Project Data Sphere also began collaborating with the FDA when Khozin still worked at the agency’s Oncology Center of Excellence, and had become the founding executive director of FDA’s Information Exchange and Data Transformation (INFORMED) incubator. Together, Project Data Sphere and the FDA began examining immune-related adverse events (irAEs), or adverse events associated with immunotherapies. Those adverse events are “sometimes idiosyncratic, and can be hard for an oncologist to manage, because there’s very little known about how best to manage these adverse events,” says Khozin.

That effort led to new ICD codes, which will facilitate tracking of irAEs in clinical practice, and will allow oncologists to get reimbursed for managing irAEs. The new ICD codes will be implemented across the country on October 1. “We think that’s going to substantially improve patient outcomes,” says Khozin. Additionally, Project Data Sphere cofounded the Immune-Related Adverse Events Consortium, which involves 28 organizations focused on new interventional studies for immunotherapies, biomarker development, and management of irAEs.
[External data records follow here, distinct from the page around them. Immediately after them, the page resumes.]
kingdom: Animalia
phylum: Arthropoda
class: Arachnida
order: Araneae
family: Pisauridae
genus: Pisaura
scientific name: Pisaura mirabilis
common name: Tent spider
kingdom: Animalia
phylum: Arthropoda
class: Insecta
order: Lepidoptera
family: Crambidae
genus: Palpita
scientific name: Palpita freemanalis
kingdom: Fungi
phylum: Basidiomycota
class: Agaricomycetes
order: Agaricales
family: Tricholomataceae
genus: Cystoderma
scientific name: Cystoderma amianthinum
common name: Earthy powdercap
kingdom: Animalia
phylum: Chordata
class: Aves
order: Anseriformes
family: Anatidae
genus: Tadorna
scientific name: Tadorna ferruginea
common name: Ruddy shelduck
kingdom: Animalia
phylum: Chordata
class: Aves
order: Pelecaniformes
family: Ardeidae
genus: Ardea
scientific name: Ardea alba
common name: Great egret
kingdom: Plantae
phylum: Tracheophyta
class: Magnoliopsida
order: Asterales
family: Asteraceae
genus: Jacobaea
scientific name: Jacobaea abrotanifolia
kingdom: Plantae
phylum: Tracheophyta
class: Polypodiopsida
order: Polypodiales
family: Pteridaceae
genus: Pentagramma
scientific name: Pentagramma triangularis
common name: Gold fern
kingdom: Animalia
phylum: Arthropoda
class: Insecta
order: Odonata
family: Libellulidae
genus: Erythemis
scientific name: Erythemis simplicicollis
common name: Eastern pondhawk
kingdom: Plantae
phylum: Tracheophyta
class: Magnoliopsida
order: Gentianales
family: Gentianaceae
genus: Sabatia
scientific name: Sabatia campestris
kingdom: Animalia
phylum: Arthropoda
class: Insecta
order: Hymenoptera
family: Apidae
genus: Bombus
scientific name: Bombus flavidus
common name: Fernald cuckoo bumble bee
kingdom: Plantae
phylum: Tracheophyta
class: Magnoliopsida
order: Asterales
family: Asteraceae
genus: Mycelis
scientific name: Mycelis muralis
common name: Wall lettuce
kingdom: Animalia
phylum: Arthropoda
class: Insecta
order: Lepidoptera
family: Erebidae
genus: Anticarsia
Expanding Precompetitive Initiatives

Project Data Sphere continues to provide open access to its data for anyone that registers on the website. But in the quest for increasingly valuable data, Khozin is expanding Project Data Sphere’s precompetitive activities, and restricting access to those data. Biopharma companies “may not feel comfortable contributing as part of an open access data sharing platform,” says Khozin. “But they are comfortable doing that as part of a precompetitive effort, especially now that we have the power of AI below our wings, and we can extract a lot more insights from the data.”

Developing “foundation AI models” is a key aspect of Project Data Sphere’s expanding precompetitive initiatives. For example, the autoRECIST initiative, which began while Khozin was still at FDA, aims to help expedite clinical development and lower costs by using AI and machine learning to automate tumor assessments according to the RECIST criteria. “The autoRECIST tool that we’re developing right now can significantly streamline clinical development programs,” says Khozin. “If we think about what’s happening in drug development, there’s downward pressure on pricing, and there is inflationary pressure at the other end. So companies have to be lean.”

A major theme of the growing precompetitive work, says Khozin, is a better definition of patient response to treatment. Not all patients respond to a given therapy, and those that do respond, often respond differently, because no two patients are the same. A better understanding of those differences can lead to new biomarkers for clinical development, and identify new patient populations and new drug targets. “That’s a value proposition that we’re going to be surfacing in the news few months,” says Khozin.

That work is valuable broadly, since no single biopharma company, regardless of size, will be able to do it alone, says Khozin. “In fact, if you look at what companies are doing right now, which is kind of paradoxical and ironic, they are pulling back on data science and AI…they’ve shrunk their data science teams,” even as AI interest increases. “A lot of what they thought they could do internally is better done in collaboration with others.”

Ten years in, Project Data Sphere’s efforts and initiatives are expanding. And it remains focused on collecting and analyzing human clinical trial data to improve patient outcomes, and to make drug development more successful. “I’m quite confident that the insights we’ve generated at Project Data Sphere have been part of the calculation of companies in designing clinical trials,” says Khozin. “Companies benefit from contributing data to Project Data Sphere as an open access data sharing platform, and in the precompetitive setting.”